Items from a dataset
━━━━━━━━━━━━━━━━

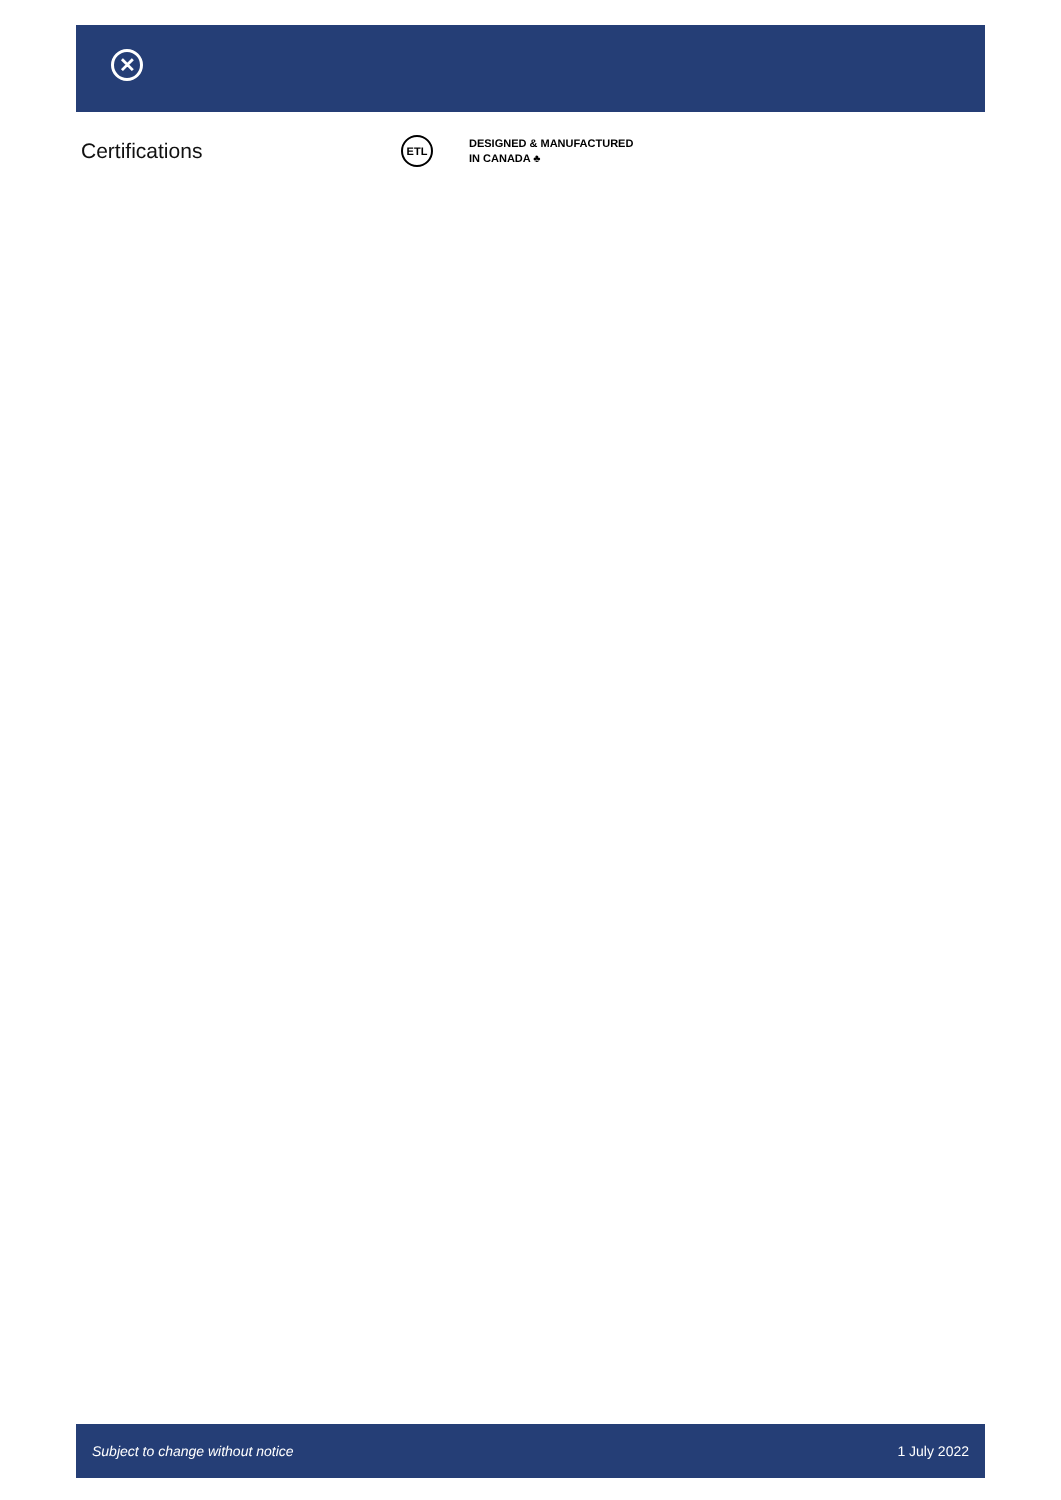✕
Certifications
ETL
DESIGNED & MANUFACTURED
IN CANADA ♣
Subject to change without notice 1 July 2022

━━━━━━━━━━━━━━━━

▶ **The problem**
The answer is the complete set of records, copied exactly, with pictures omitted.

▶ **Solved problem**
✕
Certifications
ETL
DESIGNED & MANUFACTURED
IN CANADA ♣
Subject to change without notice 1 July 2022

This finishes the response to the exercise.